> **Task prompt**: Find every line below with the string "Figure" and pick it out.

> **Data provided**:
[Start of Attachment]

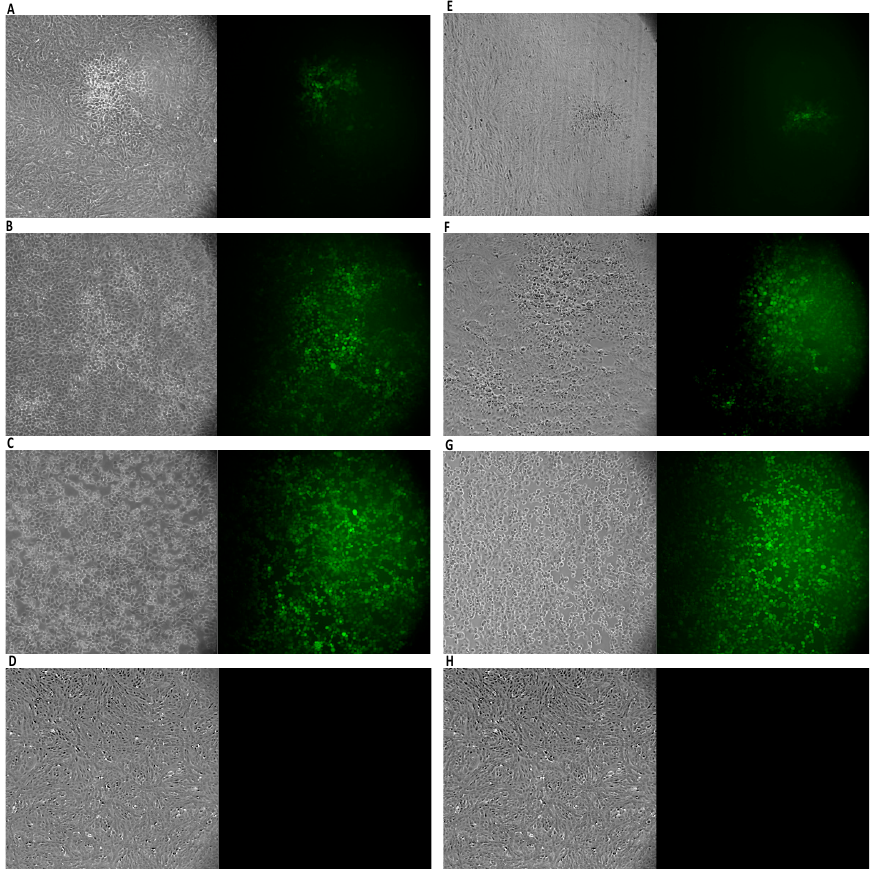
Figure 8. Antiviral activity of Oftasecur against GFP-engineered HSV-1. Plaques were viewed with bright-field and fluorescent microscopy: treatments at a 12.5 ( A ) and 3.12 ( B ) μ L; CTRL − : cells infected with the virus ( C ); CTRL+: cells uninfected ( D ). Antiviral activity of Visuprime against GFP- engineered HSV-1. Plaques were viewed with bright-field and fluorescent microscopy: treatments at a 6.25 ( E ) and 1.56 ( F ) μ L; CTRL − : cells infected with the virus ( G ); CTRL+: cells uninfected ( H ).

[End of Attachment]
[Start of Attachment]

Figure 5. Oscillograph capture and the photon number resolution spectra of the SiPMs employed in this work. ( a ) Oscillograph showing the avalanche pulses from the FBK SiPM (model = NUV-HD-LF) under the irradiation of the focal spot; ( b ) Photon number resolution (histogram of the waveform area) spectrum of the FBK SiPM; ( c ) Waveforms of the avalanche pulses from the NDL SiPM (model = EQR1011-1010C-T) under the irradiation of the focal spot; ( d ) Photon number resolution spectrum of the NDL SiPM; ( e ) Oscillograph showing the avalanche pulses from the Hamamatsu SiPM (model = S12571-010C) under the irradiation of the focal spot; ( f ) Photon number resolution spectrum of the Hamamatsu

[End of Attachment]
[Start of Attachment]

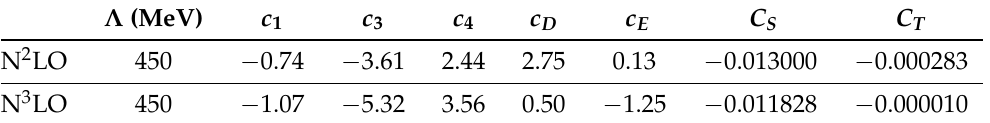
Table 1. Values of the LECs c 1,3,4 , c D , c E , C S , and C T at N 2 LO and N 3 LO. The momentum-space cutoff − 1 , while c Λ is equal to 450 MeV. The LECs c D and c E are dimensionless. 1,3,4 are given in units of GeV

[End of Attachment]

> **Result of this task**:
Figure 8. Antiviral activity of Oftasecur against GFP-engineered HSV-1. Plaques were viewed with bright-field and fluorescent microscopy: treatments at a 12.5 ( A ) and 3.12 ( B ) μ L; CTRL − : cells infected with the virus ( C ); CTRL+: cells uninfected ( D ). Antiviral activity of Visuprime against GFP- engineered HSV-1. Plaques were viewed with bright-field and fluorescent microscopy: treatments at a 6.25 ( E ) and 1.56 ( F ) μ L; CTRL − : cells infected with the virus ( G ); CTRL+: cells uninfected ( H ).
Figure 5. Oscillograph capture and the photon number resolution spectra of the SiPMs employed in this work. ( a ) Oscillograph showing the avalanche pulses from the FBK SiPM (model = NUV-HD-LF) under the irradiation of the focal spot; ( b ) Photon number resolution (histogram of the waveform area) spectrum of the FBK SiPM; ( c ) Waveforms of the avalanche pulses from the NDL SiPM (model = EQR1011-1010C-T) under the irradiation of the focal spot; ( d ) Photon number resolution spectrum of the NDL SiPM; ( e ) Oscillograph showing the avalanche pulses from the Hamamatsu SiPM (model = S12571-010C) under the irradiation of the focal spot; ( f ) Photon number resolution spectrum of the Hamamatsu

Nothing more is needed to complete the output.